Depois da sequência de filmes sobre os opressores que
fizeram a humanidade padecer, principalmente com as inúmeras atrocidades dentro
de seus respectivos países e a dissecação de um corpo humano para estômagos
menos sensíveis, o inventivo realizador volta demonstrando toda sua capacidade
inspirada de criação com o cinema na melhor tradição europeia com inegável
qualidade em Francofonia, com o
subtítulo recebido no Brasil de Louvre
Sob Ocupação, deriva de uma narrativa para mesclar docudrama com um ensaio
histórico para romper padrões clássicos na abordagem com desenvoltura e
iluminar a relação da arte com o poder dos usurpadores, através da sedução pela
bela caminhada no Museu do Louvre, o singular templo edificante da civilização
na preservação da história. Retorna ao estilo da obra-prima Arca Russa (2002), embora menos
glamouroso, onde havia uma simbiose de cinema, história e artes plásticas
filmado no antológico plano-sequência único de 99 minutos, sem cortes,
atravessando as salas do Museu do Hermitage, em São Petersburgo ,
ex- Leningrado, transformando a tela num quadro vivo por onde desfilavam
personagens da história da Rússia: Pedro, o Grande; Catarina, a Grande;
Catarina II, Nicolau e Alexandra.
O cenário de Francofonia
é o museu mais famoso do mundo, em Paris, pelo seu acervo representativo, inaugurado
em 1793, em que Sokurov
ressalta como mola propulsora do período em que a França esteve ocupada pelos
nazistas na II Guerra Mundial, em 1940, apontando com ironia e até um certo
desprezo para o assumido colaboracionismo de autoridades francesas
simpatizantes da causa alemã. Com brilhantismo e ousadia na provocação estética
de sobreposição de imagens, vai se aprofundando de forma alegórica para
refletir sobre a humanidade e seus valores, embrenhando-se pelas alas e
atravessando fronteiras como na visita à Guernica,
de Pablo Picasso e Mona Lisa, de Leonardo
Da Vinci. No centro da trama estão duas figuras importantes: Jacques Jaujard
(1895-1967), o diretor do Louvre, à época, é um símbolo da resistência,
indignado com o governo e seus conchavos com Hitler, e Wolf Metternich
(1893-1978), oficial alemão designado para fazer uma espécie de inventário dos
monumentos, esculturas e pinturas relevantes na França. A amizade que brotará
entre os dois soa como uma resposta à barbárie na busca dos quadros escondidos
fora do museu, pois desta união para evitar a danificação da coleção está um
alento de civilidade e que nem todos estavam enlouquecidos, havia suspiros de
lucidez, tendo em vista que o militar nazista, um aristocrata amante da arte,
dificultava ao máximo a remessa para Berlim do acervo listado.

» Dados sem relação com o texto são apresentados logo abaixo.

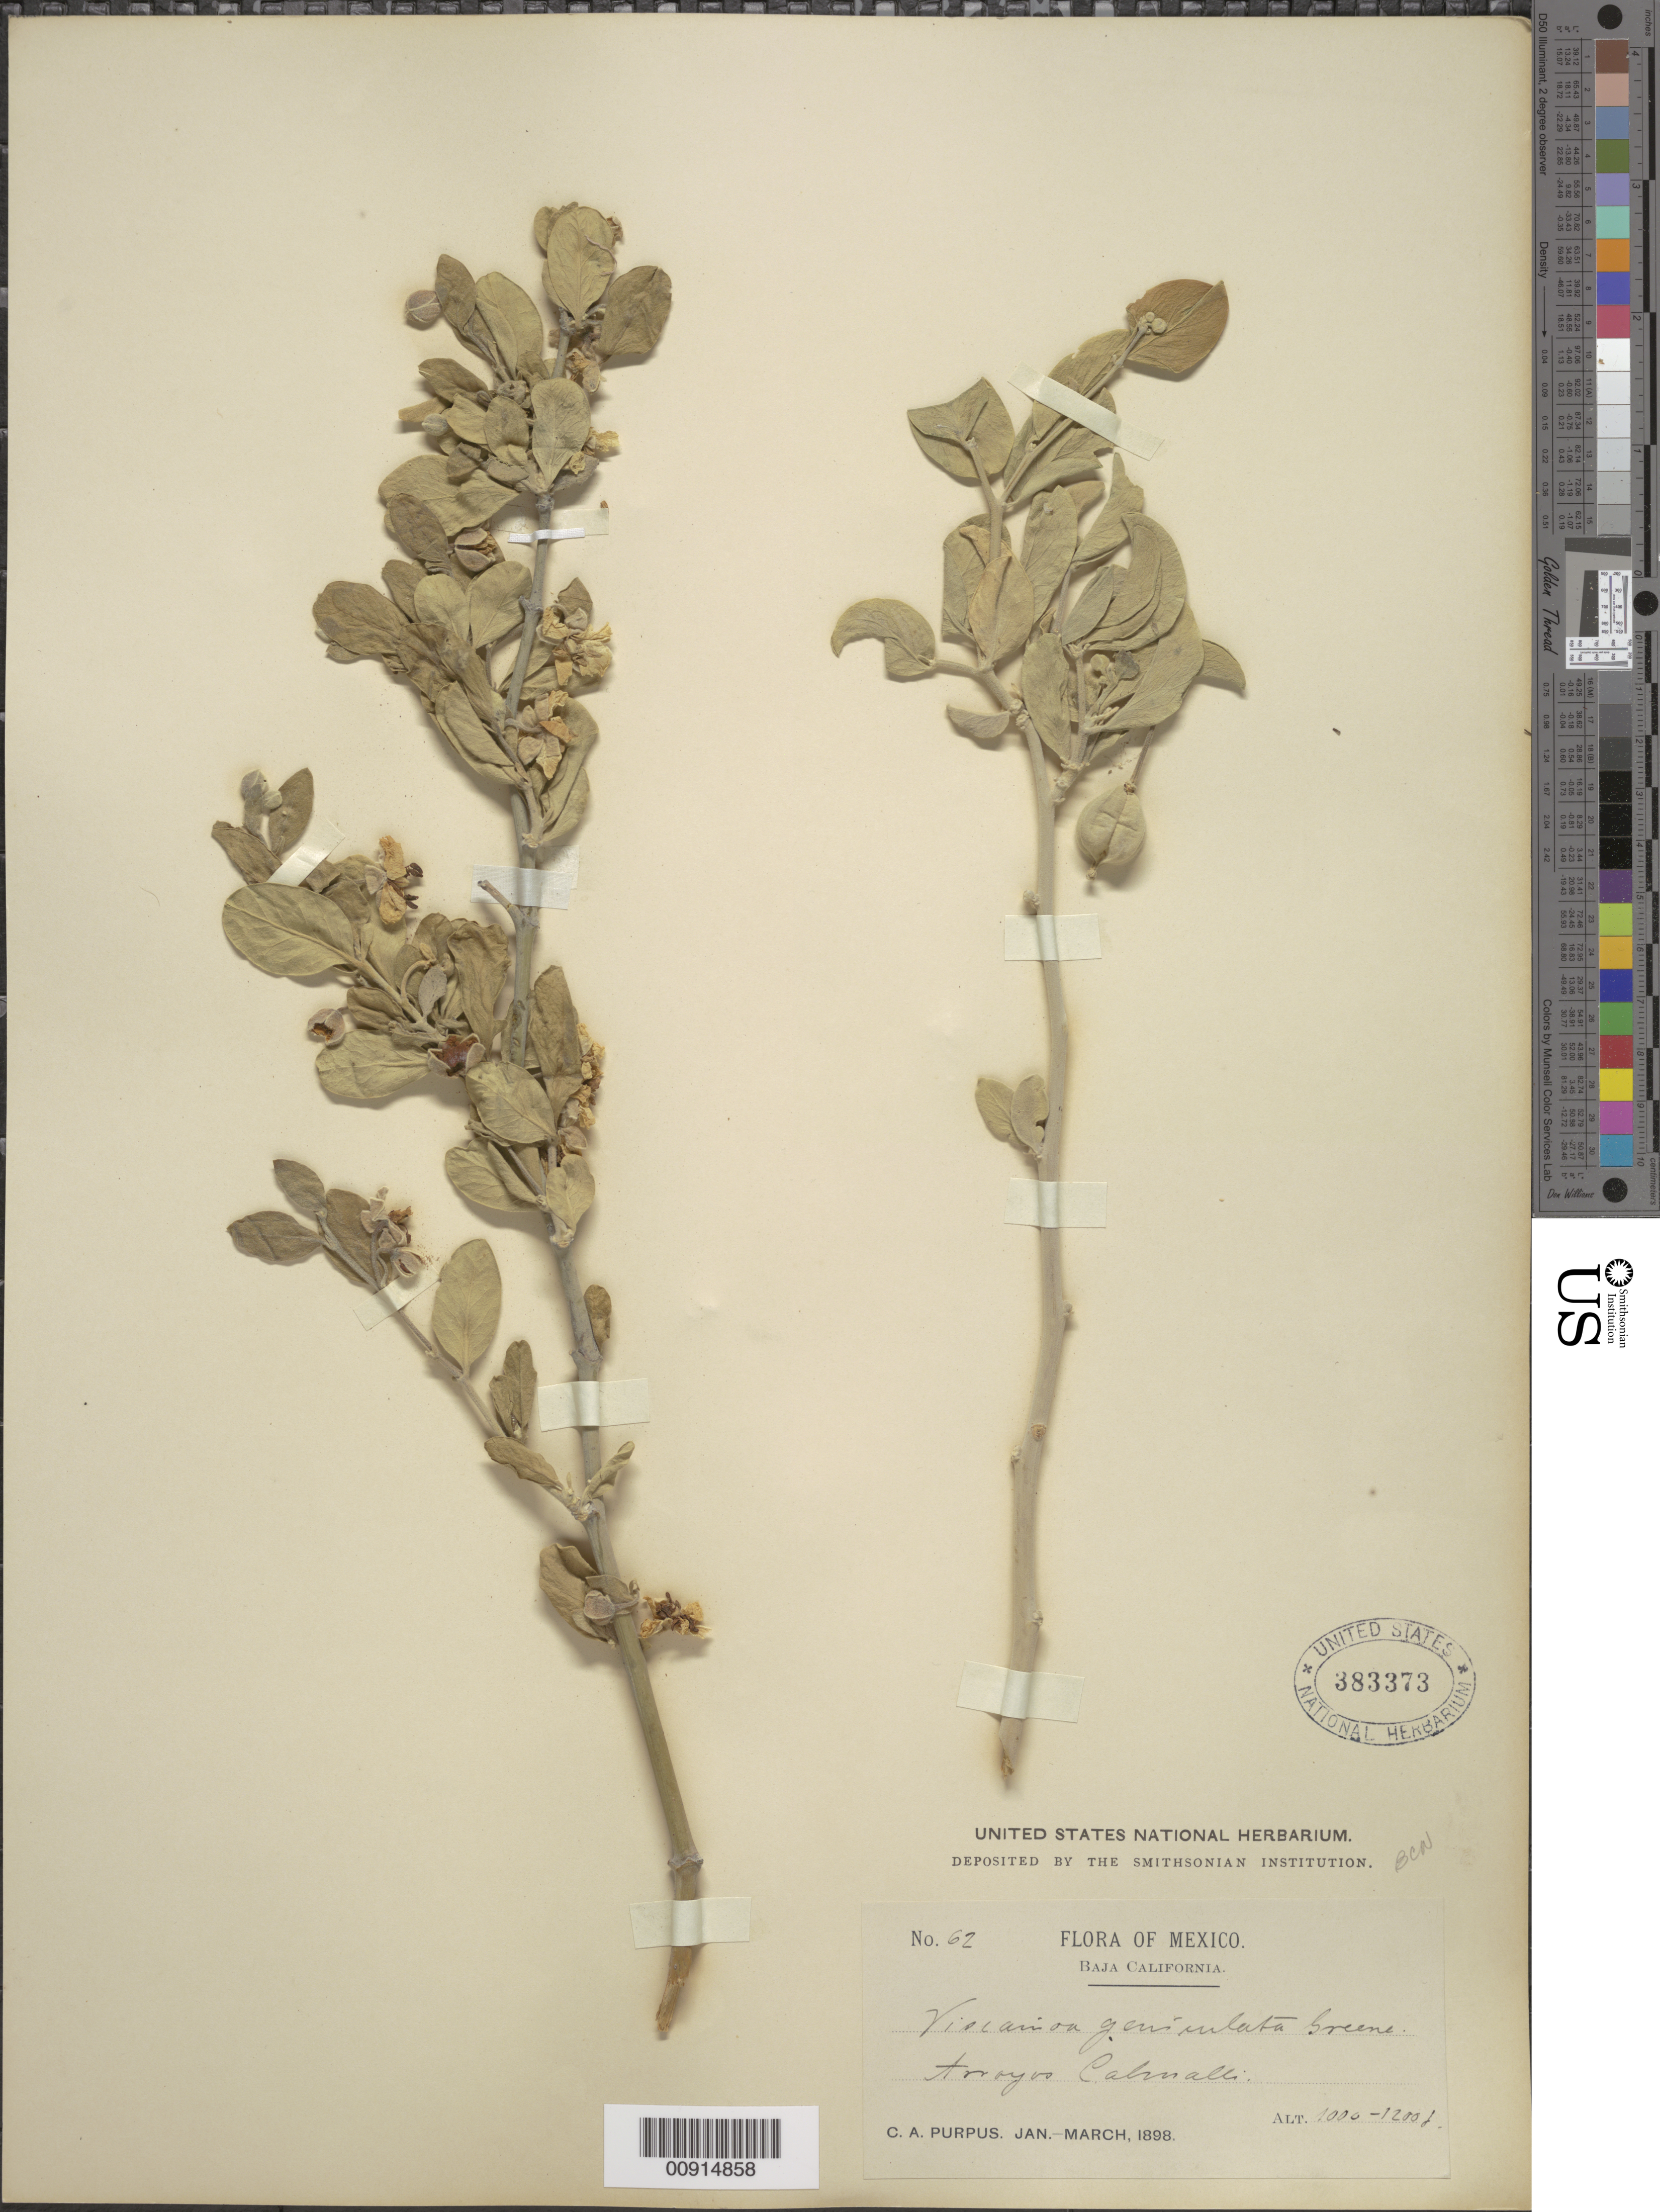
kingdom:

Sokurov é o narrador principal do filme sobre a paixão pela
cultura francesa e demonstra seu desconforto no mundo contemporâneo. Está coadjuvado
por Marianne que representa o lema basilar da Revolução Francesa de 1789:
“Liberdade, Igualdade e Fraternidade”, e pelo fantasma de Napoleão Bonaparte
(1769-1821) perambulando à procura de quadros de identificação com sua
trajetória absolutista que o exaltam no poder, simboliza o antagonismo da
beleza daquele museu com obras expropriadas por ele nas suas andanças de
colonialismo por países pequenos, um autêntico paradoxo da civilização. Mas ali
está um espaço vivo da cultura e da memória dos povos, por isto a narrativa
exemplar em várias línguas, não só o francês, para fugir da obviedade e dar
universalidade ao tema.
O encontro do diretor com o comandante do navio carregado de
obras, por videoconferência, dentro do museu, é a sugestiva interação e a
aproximação para diminuir as distâncias no conjunto de aspectos peculiares,
artísticos, morais e materiais de épocas dos países e das sociedades em seus ditos
picos evolucionistas. Mas a tempestade em alto-mar que quase afunda a
embarcação tem como ingrediente metafórico as dificuldades de manter intacto o
patrimônio artístico histórico da humanidade para futuras gerações, ou seja,
distante do Terceiro Reich. Francofonia renova
e não deixa margem para dúvidas no seu libelo contra a opressão ditatorial com
um visual arrebatador da preservação da história pela exaltação à arte como
forma de sairmos da escuridão pelos caminhos mostrados como irreversíveis no passeio
cultural no museu biografado.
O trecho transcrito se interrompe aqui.